I serve on the Industrial Advisory Board at the engineering college at Texas State University, my alma mater, so I take mentoring really seriously. One saying that’s been true for me and that I pass on to others is “good luck is when hard work meets opportunity.” I originally started at XP as a college intern; I was lucky to find that opportunity, but after a lot of hard work I earned a full-time job in a company and industry I became really passionate about.
If you’re interested in clean energy technology, I would say pursue it! Electricity markets are fascinating and there is such a bright future for careers focused on building a sustainable grid. And if you’re more on the technical side, there are tons of cool opportunities in product development and project execution and operations.
Whatever you end up doing, do it with conviction. Be resourceful. Be someone other people want to work with. Realize that almost nothing worth doing comes quickly or easily. Don’t be afraid of being uncomfortable, because growth requires discomfort.

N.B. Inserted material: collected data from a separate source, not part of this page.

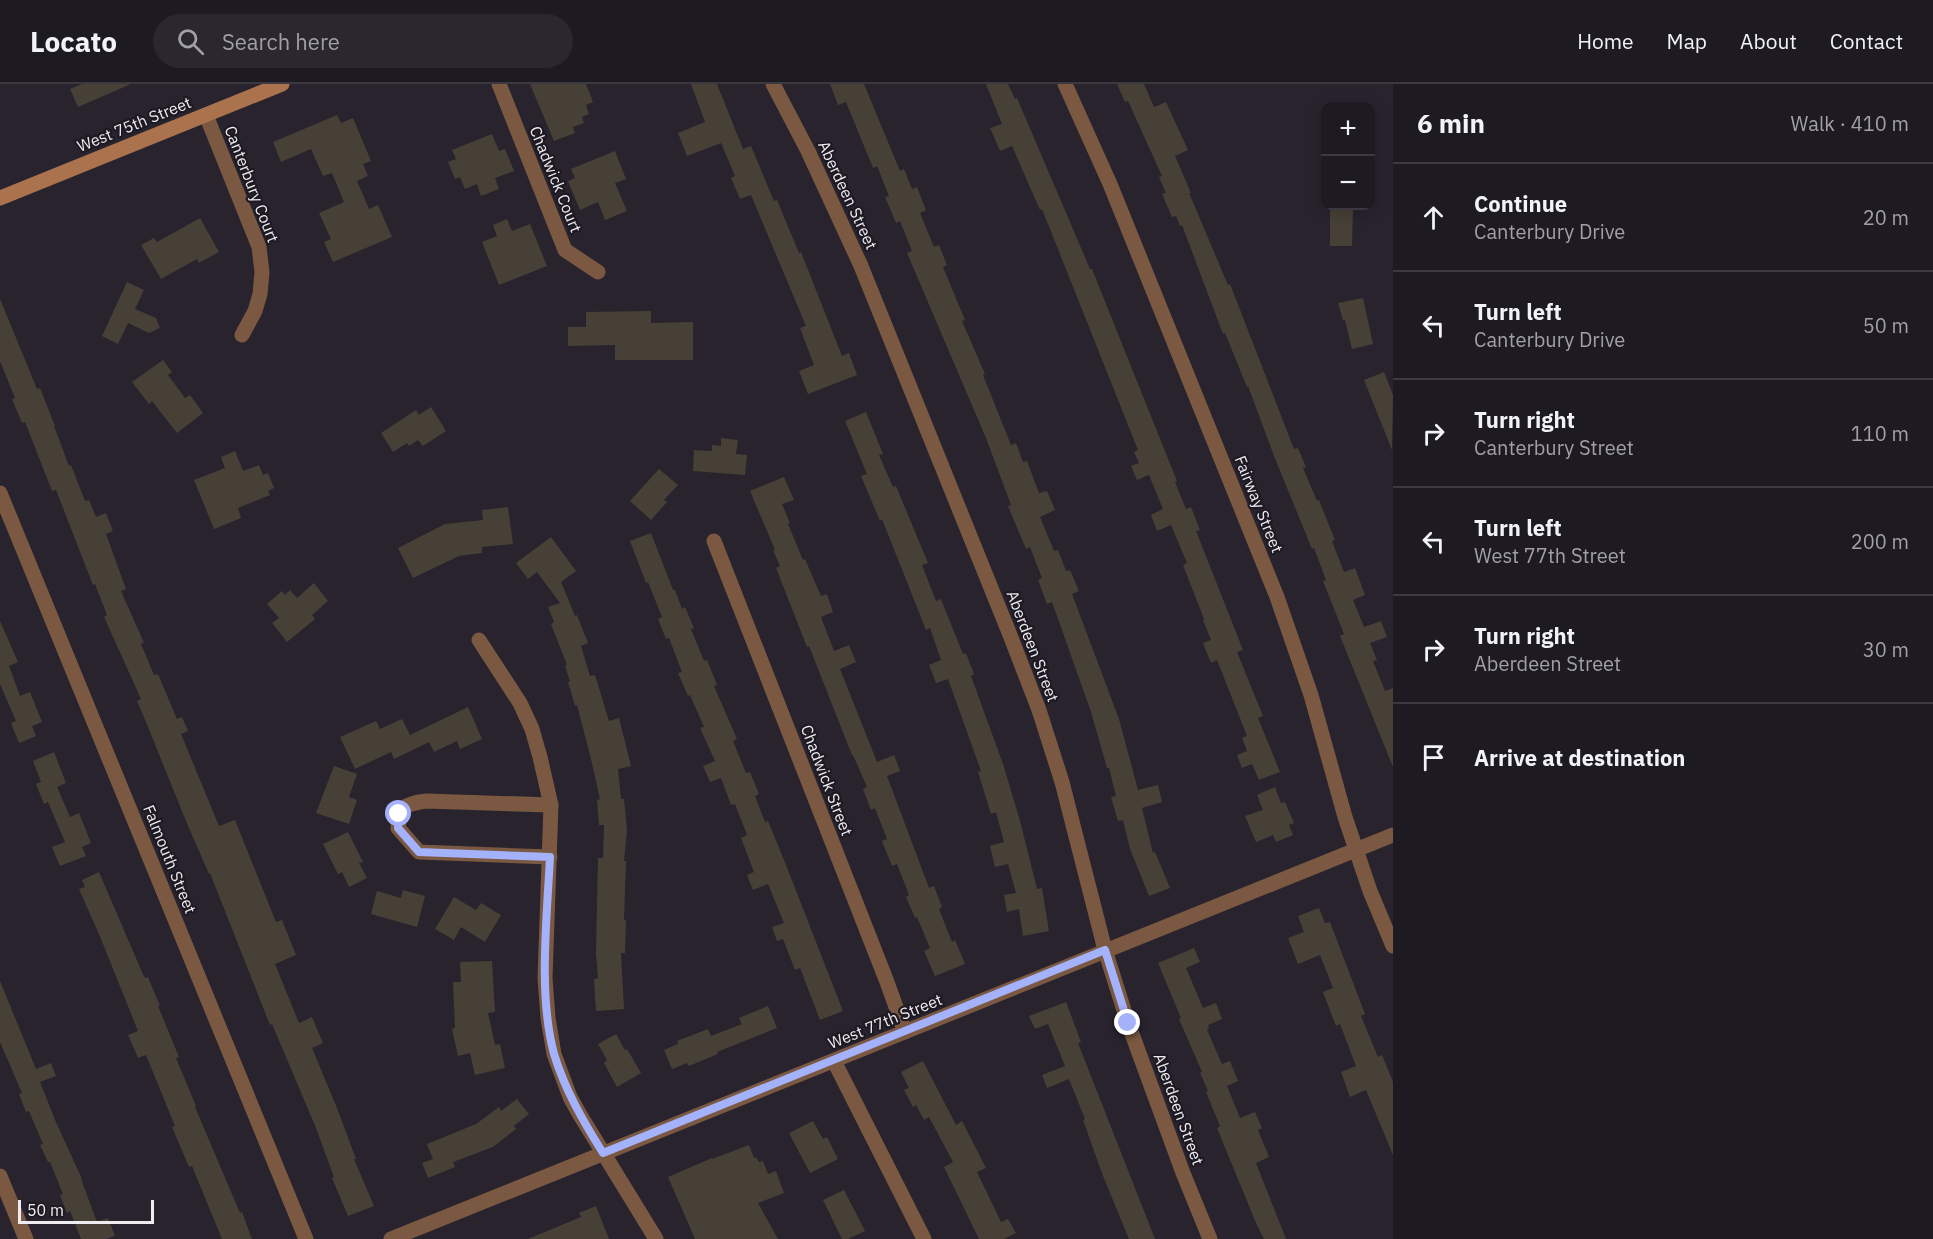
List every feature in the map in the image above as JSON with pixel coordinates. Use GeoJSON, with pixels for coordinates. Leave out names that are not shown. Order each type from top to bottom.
{"type":"FeatureCollection","features":[{"type":"Feature","properties":{"kind":"main road","name":"West 75th Street"},"geometry":{"type":"LineString","coordinates":[[0,198],[282,84]]}},
{"type":"Feature","properties":{"kind":"street","name":"Chadwick Court"},"geometry":{"type":"LineString","coordinates":[[499,84],[565,250],[598,273]]}},
{"type":"Feature","properties":{"kind":"street","name":"Aberdeen Street"},"geometry":{"type":"LineString","coordinates":[[773,84],[808,150],[861,266],[1039,710],[1062,782],[1105,950],[1128,1023],[1210,1239]]}},
{"type":"Feature","properties":{"kind":"street","name":"Fairway Street"},"geometry":{"type":"LineString","coordinates":[[1065,84],[1110,184],[1277,597],[1311,695],[1357,850],[1393,946]]}},
{"type":"Feature","properties":{"kind":"street","name":"Canterbury Court"},"geometry":{"type":"LineString","coordinates":[[206,115],[259,247],[262,272],[260,294],[255,311],[242,334]]}},
{"type":"Feature","properties":{"kind":"street","name":"Falmouth Street"},"geometry":{"type":"LineString","coordinates":[[0,493],[306,1239]]}},
{"type":"Feature","properties":{"kind":"street","name":"Chadwick Street"},"geometry":{"type":"LineString","coordinates":[[714,541],[905,1032]]}},
{"type":"Feature","properties":{"kind":"street"},"geometry":{"type":"LineString","coordinates":[[479,640],[511,688],[528,720],[540,757],[551,805],[545,978],[554,1054],[570,1097],[656,1239]]}},
{"type":"Feature","properties":{"kind":"street"},"geometry":{"type":"LineString","coordinates":[[550,857],[419,852],[398,828],[399,814],[410,803],[426,801],[551,805]]}},
{"type":"Feature","properties":{"kind":"street","name":"West 77th Street"},"geometry":{"type":"LineString","coordinates":[[391,1239],[1393,835]]}},
{"type":"Feature","properties":{"kind":"street"},"geometry":{"type":"LineString","coordinates":[[834,1061],[924,1239]]}},
{"type":"Feature","properties":{"kind":"street"},"geometry":{"type":"LineString","coordinates":[[0,1176],[26,1239]]}},
{"type":"Feature","properties":{"kind":"building"},"geometry":{"type":"Polygon","coordinates":[[[82,84],[131,84],[78,107],[70,89],[82,84]]]}},
{"type":"Feature","properties":{"kind":"building"},"geometry":{"type":"Polygon","coordinates":[[[530,84],[586,84],[593,102],[586,105],[589,114],[582,117],[584,123],[573,127],[575,133],[554,141],[530,84]]]}},
{"type":"Feature","properties":{"kind":"building"},"geometry":{"type":"Polygon","coordinates":[[[691,84],[717,84],[743,149],[751,146],[774,201],[777,200],[799,253],[801,252],[842,356],[849,353],[857,375],[808,394],[799,371],[814,365],[800,328],[806,326],[751,195],[740,199],[731,178],[735,176],[721,143],[687,156],[678,133],[705,122],[691,84]]]}},
{"type":"Feature","properties":{"kind":"building"},"geometry":{"type":"Polygon","coordinates":[[[830,84],[864,84],[900,171],[904,169],[912,189],[917,187],[926,210],[920,213],[934,247],[939,245],[947,265],[943,267],[965,320],[962,321],[985,374],[983,375],[1011,445],[1016,443],[1023,462],[1027,461],[1039,493],[1047,491],[1055,510],[1040,517],[1054,551],[1058,550],[1066,571],[1070,570],[1079,591],[1072,594],[1119,719],[1138,790],[1158,785],[1162,802],[1142,808],[1153,853],[1155,852],[1170,888],[1149,896],[1130,849],[1123,820],[1118,821],[1111,797],[1116,796],[1109,768],[1107,768],[1091,712],[1052,602],[1047,604],[1038,580],[1042,578],[1030,547],[1026,549],[1008,506],[1011,505],[986,438],[907,253],[912,251],[900,221],[896,223],[885,197],[889,196],[877,166],[873,168],[846,102],[838,105],[830,84]]]}},
{"type":"Feature","properties":{"kind":"building"},"geometry":{"type":"Polygon","coordinates":[[[986,84],[1008,84],[1015,99],[1017,98],[1090,269],[1092,269],[1177,481],[1175,482],[1186,509],[1191,507],[1200,530],[1196,531],[1243,650],[1237,652],[1263,716],[1258,718],[1280,772],[1259,780],[1252,764],[1242,768],[1237,755],[1247,751],[1242,738],[1247,736],[1217,660],[1211,663],[1203,643],[1211,640],[1183,565],[1187,563],[1171,525],[1157,531],[1151,515],[1163,509],[1149,475],[1137,480],[1131,466],[1139,463],[1134,452],[1138,450],[1042,209],[1040,210],[1012,146],[1000,151],[990,128],[1002,124],[986,84]]]}},
{"type":"Feature","properties":{"kind":"building"},"geometry":{"type":"Polygon","coordinates":[[[1117,84],[1144,84],[1154,107],[1166,102],[1188,150],[1175,156],[1191,193],[1189,193],[1228,285],[1230,284],[1294,449],[1298,448],[1306,467],[1303,468],[1335,540],[1332,541],[1344,572],[1355,568],[1365,595],[1353,600],[1364,627],[1381,621],[1387,637],[1370,643],[1377,660],[1373,661],[1385,691],[1393,688],[1393,767],[1340,636],[1344,634],[1323,581],[1326,580],[1314,548],[1312,549],[1274,456],[1248,386],[1225,333],[1223,334],[1182,225],[1180,226],[1176,216],[1172,217],[1162,194],[1166,193],[1159,177],[1162,176],[1128,101],[1125,102],[1117,84]]]}},
{"type":"Feature","properties":{"kind":"building"},"geometry":{"type":"Polygon","coordinates":[[[337,115],[341,123],[353,118],[371,161],[363,164],[368,176],[357,181],[369,209],[378,205],[392,237],[333,262],[324,242],[331,239],[319,213],[344,202],[332,173],[323,176],[311,149],[281,162],[273,142],[337,115]]]}},
{"type":"Feature","properties":{"kind":"building"},"geometry":{"type":"Polygon","coordinates":[[[492,134],[499,151],[505,149],[514,171],[495,178],[499,189],[481,196],[477,184],[465,189],[460,177],[455,179],[448,162],[456,159],[452,150],[492,134]]]}},
{"type":"Feature","properties":{"kind":"building"},"geometry":{"type":"Polygon","coordinates":[[[615,151],[626,179],[615,183],[627,211],[605,220],[598,202],[580,210],[568,181],[575,178],[571,169],[615,151]]]}},
{"type":"Feature","properties":{"kind":"building"},"geometry":{"type":"Polygon","coordinates":[[[1330,210],[1353,210],[1352,246],[1330,246],[1330,210]]]}},
{"type":"Feature","properties":{"kind":"building"},"geometry":{"type":"Polygon","coordinates":[[[200,218],[219,252],[199,263],[197,259],[161,279],[141,245],[154,238],[157,242],[200,218]]]}},
{"type":"Feature","properties":{"kind":"building"},"geometry":{"type":"Polygon","coordinates":[[[507,219],[512,231],[530,224],[547,266],[499,285],[482,242],[497,236],[493,225],[507,219]]]}},
{"type":"Feature","properties":{"kind":"building"},"geometry":{"type":"Polygon","coordinates":[[[127,282],[144,290],[135,309],[156,318],[160,328],[149,333],[128,323],[118,344],[102,336],[127,282]]]}},
{"type":"Feature","properties":{"kind":"building"},"geometry":{"type":"Polygon","coordinates":[[[1363,298],[1373,344],[1352,349],[1338,303],[1363,298]]]}},
{"type":"Feature","properties":{"kind":"building"},"geometry":{"type":"Polygon","coordinates":[[[0,299],[37,389],[40,388],[69,466],[71,465],[85,501],[89,500],[96,517],[106,513],[113,531],[106,534],[126,589],[121,591],[144,643],[141,644],[154,675],[158,674],[177,719],[182,717],[188,731],[181,734],[219,826],[235,820],[276,922],[282,920],[296,955],[275,964],[299,1023],[312,1017],[323,1043],[312,1048],[374,1206],[348,1216],[332,1178],[334,1177],[316,1128],[272,1024],[270,1025],[210,873],[188,826],[137,701],[141,699],[104,617],[107,615],[95,584],[93,585],[56,490],[52,491],[25,422],[22,423],[12,399],[15,398],[0,361],[0,299]]]}},
{"type":"Feature","properties":{"kind":"building"},"geometry":{"type":"Polygon","coordinates":[[[651,311],[651,323],[693,322],[693,360],[615,360],[615,345],[568,346],[568,327],[586,327],[586,312],[651,311]]]}},
{"type":"Feature","properties":{"kind":"building"},"geometry":{"type":"Polygon","coordinates":[[[163,360],[172,372],[168,375],[185,398],[190,395],[203,413],[177,433],[152,401],[149,404],[132,382],[163,360]]]}},
{"type":"Feature","properties":{"kind":"building"},"geometry":{"type":"Polygon","coordinates":[[[1384,372],[1393,395],[1392,450],[1364,380],[1384,372]]]}},
{"type":"Feature","properties":{"kind":"building"},"geometry":{"type":"Polygon","coordinates":[[[431,407],[446,431],[423,446],[418,440],[409,446],[407,443],[393,452],[381,433],[416,410],[419,415],[431,407]]]}},
{"type":"Feature","properties":{"kind":"building"},"geometry":{"type":"Polygon","coordinates":[[[866,412],[883,454],[879,455],[893,487],[896,486],[928,563],[922,565],[936,601],[941,599],[963,654],[966,653],[974,674],[971,676],[1003,764],[1037,889],[1042,888],[1049,931],[1023,936],[1019,909],[1007,912],[1004,895],[1016,893],[1008,864],[995,867],[990,846],[1004,842],[996,812],[991,814],[978,772],[981,771],[948,679],[936,683],[929,665],[941,660],[930,628],[926,630],[882,519],[880,521],[861,476],[867,474],[845,421],[866,412]]]}},
{"type":"Feature","properties":{"kind":"building"},"geometry":{"type":"Polygon","coordinates":[[[721,438],[738,440],[736,454],[747,455],[745,475],[693,471],[694,450],[712,451],[712,445],[721,446],[721,438]]]}},
{"type":"Feature","properties":{"kind":"building"},"geometry":{"type":"Polygon","coordinates":[[[235,451],[243,471],[259,465],[263,475],[268,473],[274,488],[268,491],[270,495],[238,508],[241,518],[214,529],[194,480],[225,468],[221,457],[235,451]]]}},
{"type":"Feature","properties":{"kind":"building"},"geometry":{"type":"Polygon","coordinates":[[[659,469],[678,485],[664,500],[667,502],[651,520],[630,501],[659,469]]]}},
{"type":"Feature","properties":{"kind":"building"},"geometry":{"type":"Polygon","coordinates":[[[784,477],[794,500],[782,504],[790,523],[788,524],[821,596],[827,594],[833,612],[821,617],[834,651],[849,645],[856,662],[840,669],[877,762],[894,755],[900,771],[887,776],[929,888],[934,886],[942,907],[939,909],[952,942],[955,940],[965,964],[935,976],[924,951],[930,948],[906,897],[909,895],[897,864],[892,866],[882,841],[887,839],[875,808],[871,810],[863,789],[867,787],[809,646],[807,647],[776,568],[780,566],[773,550],[775,550],[750,491],[784,477]]]}},
{"type":"Feature","properties":{"kind":"building"},"geometry":{"type":"Polygon","coordinates":[[[508,507],[513,544],[482,547],[482,553],[459,556],[413,578],[398,548],[445,524],[483,520],[482,510],[508,507]]]}},
{"type":"Feature","properties":{"kind":"building"},"geometry":{"type":"Polygon","coordinates":[[[651,533],[673,590],[675,590],[682,609],[685,607],[694,628],[691,629],[704,661],[707,660],[717,685],[714,686],[737,739],[733,741],[746,773],[750,772],[759,794],[755,796],[765,822],[768,821],[843,1011],[820,1020],[800,968],[795,970],[783,939],[777,941],[772,927],[784,923],[768,884],[753,890],[747,875],[754,872],[741,838],[747,835],[735,804],[731,805],[721,778],[710,782],[703,766],[715,761],[700,728],[704,727],[678,673],[682,672],[669,638],[666,639],[658,619],[662,617],[630,541],[651,533]]]}},
{"type":"Feature","properties":{"kind":"building"},"geometry":{"type":"Polygon","coordinates":[[[551,537],[576,571],[561,582],[588,643],[581,646],[590,676],[595,675],[609,721],[619,718],[631,766],[618,769],[627,830],[624,861],[626,861],[625,953],[621,953],[624,1009],[596,1011],[594,979],[598,978],[596,953],[598,858],[603,858],[604,825],[599,825],[597,800],[600,799],[577,705],[575,706],[568,682],[570,681],[565,666],[567,665],[551,624],[554,622],[548,607],[560,603],[537,572],[528,579],[516,563],[551,537]]]}},
{"type":"Feature","properties":{"kind":"building"},"geometry":{"type":"Polygon","coordinates":[[[314,583],[328,601],[312,615],[315,619],[287,642],[272,623],[279,618],[267,604],[282,591],[285,595],[290,590],[297,598],[314,583]]]}},
{"type":"Feature","properties":{"kind":"building"},"geometry":{"type":"Polygon","coordinates":[[[0,621],[18,662],[9,666],[20,696],[30,692],[42,722],[32,726],[36,736],[19,743],[11,723],[16,721],[0,684],[0,621]]]}},
{"type":"Feature","properties":{"kind":"building"},"geometry":{"type":"Polygon","coordinates":[[[468,707],[482,739],[460,749],[457,741],[434,752],[429,742],[394,759],[391,752],[355,769],[340,737],[376,721],[380,729],[402,719],[410,735],[468,707]]]}},
{"type":"Feature","properties":{"kind":"building"},"geometry":{"type":"Polygon","coordinates":[[[54,752],[66,783],[57,787],[70,817],[79,813],[91,843],[82,847],[86,856],[60,866],[52,847],[65,842],[48,802],[44,804],[36,784],[41,782],[33,761],[54,752]]]}},
{"type":"Feature","properties":{"kind":"building"},"geometry":{"type":"Polygon","coordinates":[[[334,766],[357,774],[349,797],[357,800],[349,824],[316,813],[334,766]]]}},
{"type":"Feature","properties":{"kind":"building"},"geometry":{"type":"Polygon","coordinates":[[[1275,787],[1281,803],[1285,802],[1294,823],[1289,825],[1293,835],[1276,842],[1273,835],[1256,842],[1245,816],[1263,810],[1257,795],[1275,787]]]}},
{"type":"Feature","properties":{"kind":"building"},"geometry":{"type":"Polygon","coordinates":[[[348,832],[363,862],[359,863],[367,878],[349,887],[342,872],[338,874],[323,844],[348,832]]]}},
{"type":"Feature","properties":{"kind":"building"},"geometry":{"type":"Polygon","coordinates":[[[99,872],[142,972],[145,978],[148,977],[179,1057],[176,1058],[195,1107],[252,1239],[222,1239],[192,1166],[189,1167],[172,1127],[175,1126],[146,1055],[138,1058],[128,1035],[138,1031],[79,889],[85,887],[82,880],[99,872]]]}},
{"type":"Feature","properties":{"kind":"building"},"geometry":{"type":"Polygon","coordinates":[[[403,890],[425,896],[417,927],[371,914],[377,891],[401,898],[403,890]]]}},
{"type":"Feature","properties":{"kind":"building"},"geometry":{"type":"Polygon","coordinates":[[[454,897],[476,910],[481,903],[501,915],[485,942],[461,927],[454,940],[435,929],[454,897]]]}},
{"type":"Feature","properties":{"kind":"building"},"geometry":{"type":"Polygon","coordinates":[[[1319,908],[1325,923],[1330,922],[1365,1014],[1361,1016],[1378,1057],[1382,1055],[1393,1082],[1393,1155],[1366,1090],[1350,1097],[1341,1072],[1356,1066],[1340,1024],[1336,1026],[1323,992],[1333,988],[1320,955],[1298,964],[1288,938],[1304,932],[1298,916],[1319,908]]]}},
{"type":"Feature","properties":{"kind":"building"},"geometry":{"type":"Polygon","coordinates":[[[1194,948],[1200,962],[1186,968],[1203,1008],[1216,1003],[1222,1019],[1208,1025],[1207,1030],[1222,1064],[1230,1061],[1238,1081],[1227,1086],[1240,1118],[1255,1112],[1262,1128],[1258,1130],[1269,1157],[1256,1163],[1286,1239],[1264,1239],[1256,1223],[1217,1128],[1220,1126],[1206,1092],[1208,1091],[1200,1073],[1202,1072],[1158,963],[1194,948]]]}},
{"type":"Feature","properties":{"kind":"building"},"geometry":{"type":"Polygon","coordinates":[[[492,961],[495,1012],[488,1013],[495,1045],[500,1044],[505,1068],[475,1075],[470,1053],[458,1056],[452,1029],[455,1028],[453,982],[461,982],[460,962],[492,961]]]}},
{"type":"Feature","properties":{"kind":"building"},"geometry":{"type":"Polygon","coordinates":[[[0,981],[36,1069],[51,1063],[56,1076],[40,1082],[82,1179],[97,1222],[108,1218],[115,1236],[106,1239],[81,1239],[70,1211],[67,1213],[60,1195],[63,1194],[50,1162],[40,1145],[43,1144],[29,1111],[26,1112],[19,1094],[22,1093],[0,1042],[0,981]]]}},
{"type":"Feature","properties":{"kind":"building"},"geometry":{"type":"Polygon","coordinates":[[[1066,1002],[1081,1042],[1078,1043],[1155,1239],[1129,1239],[1103,1176],[1083,1120],[1085,1119],[1069,1079],[1047,1088],[1042,1075],[1065,1066],[1048,1024],[1035,1029],[1029,1016],[1066,1002]]]}},
{"type":"Feature","properties":{"kind":"building"},"geometry":{"type":"Polygon","coordinates":[[[768,1006],[777,1028],[689,1066],[687,1063],[672,1069],[664,1050],[678,1044],[677,1041],[708,1029],[711,1036],[742,1024],[739,1018],[768,1006]]]}},
{"type":"Feature","properties":{"kind":"building"},"geometry":{"type":"Polygon","coordinates":[[[616,1034],[641,1073],[617,1087],[604,1063],[607,1060],[598,1044],[616,1034]]]}},
{"type":"Feature","properties":{"kind":"building"},"geometry":{"type":"Polygon","coordinates":[[[923,1061],[956,1125],[962,1121],[986,1168],[977,1172],[1001,1222],[1008,1219],[1016,1233],[1004,1239],[979,1239],[944,1167],[953,1162],[929,1117],[924,1120],[916,1105],[913,1107],[904,1090],[909,1088],[901,1072],[923,1061]]]}},
{"type":"Feature","properties":{"kind":"building"},"geometry":{"type":"Polygon","coordinates":[[[517,1099],[529,1114],[514,1126],[516,1129],[493,1147],[453,1162],[455,1167],[428,1178],[422,1163],[433,1159],[427,1144],[476,1124],[499,1107],[501,1111],[517,1099]]]}},
{"type":"Feature","properties":{"kind":"building"},"geometry":{"type":"Polygon","coordinates":[[[813,1121],[823,1139],[827,1137],[838,1159],[810,1173],[789,1133],[813,1121]]]}},
{"type":"Feature","properties":{"kind":"building"},"geometry":{"type":"Polygon","coordinates":[[[749,1145],[754,1158],[756,1157],[759,1162],[763,1161],[768,1174],[776,1171],[784,1193],[758,1203],[778,1239],[695,1239],[668,1177],[749,1145]]]}},
{"type":"Feature","properties":{"kind":"building"},"geometry":{"type":"Polygon","coordinates":[[[844,1190],[865,1231],[848,1239],[842,1239],[823,1200],[844,1190]]]}},
{"type":"Feature","properties":{"kind":"building"},"geometry":{"type":"Polygon","coordinates":[[[596,1206],[609,1239],[528,1239],[581,1217],[579,1213],[596,1206]]]}},
{"type":"Feature","properties":{"kind":"route"},"geometry":{"type":"LineString","coordinates":[[399,814],[398,828],[419,852],[550,857],[545,978],[554,1054],[570,1097],[603,1153],[1105,950],[1128,1023]]}}]}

Q: What about Stem would you want our customers and partners to know?
The most impressive thing about Stem is that we’re really committed to providing the highest level of support – I mean, truly world-class support – to our partners and customers. And talk about the value of experience in an emerging market! By now, Stem has more than 950 projects operating or contracted, so we’re among the very best in the world at getting storage projects in the ground and operating.